Exercise prompt
Find the lines below holding the word "interaction" and copy each of them.
──────
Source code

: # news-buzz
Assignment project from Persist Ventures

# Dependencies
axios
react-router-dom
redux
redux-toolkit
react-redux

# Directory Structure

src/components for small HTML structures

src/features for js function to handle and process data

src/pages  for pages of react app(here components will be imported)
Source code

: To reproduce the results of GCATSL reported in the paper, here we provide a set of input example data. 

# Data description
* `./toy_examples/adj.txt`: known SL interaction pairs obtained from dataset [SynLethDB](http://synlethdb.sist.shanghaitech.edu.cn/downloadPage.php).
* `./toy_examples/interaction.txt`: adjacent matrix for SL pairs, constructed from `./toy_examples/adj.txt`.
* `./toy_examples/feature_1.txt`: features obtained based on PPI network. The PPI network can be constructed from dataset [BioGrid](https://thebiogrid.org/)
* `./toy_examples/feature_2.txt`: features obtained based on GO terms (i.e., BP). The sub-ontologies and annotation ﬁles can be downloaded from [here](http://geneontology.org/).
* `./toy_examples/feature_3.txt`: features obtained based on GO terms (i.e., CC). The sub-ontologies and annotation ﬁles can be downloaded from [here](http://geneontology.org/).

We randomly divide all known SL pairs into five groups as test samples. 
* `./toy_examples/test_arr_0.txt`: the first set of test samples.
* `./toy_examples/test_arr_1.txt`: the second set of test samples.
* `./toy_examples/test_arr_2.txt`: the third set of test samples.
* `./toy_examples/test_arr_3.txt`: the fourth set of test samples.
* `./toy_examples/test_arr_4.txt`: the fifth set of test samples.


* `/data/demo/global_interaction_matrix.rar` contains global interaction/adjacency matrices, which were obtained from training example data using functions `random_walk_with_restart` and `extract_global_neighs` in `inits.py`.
──────
Problem solution
* `./toy_examples/adj.txt`: known SL interaction pairs obtained from dataset [SynLethDB](http://synlethdb.sist.shanghaitech.edu.cn/downloadPage.php).
* `./toy_examples/interaction.txt`: adjacent matrix for SL pairs, constructed from `./toy_examples/adj.txt`.
* `/data/demo/global_interaction_matrix.rar` contains global interaction/adjacency matrices, which were obtained from training example data using functions `random_walk_with_restart` and `extract_global_neighs` in `inits.py`.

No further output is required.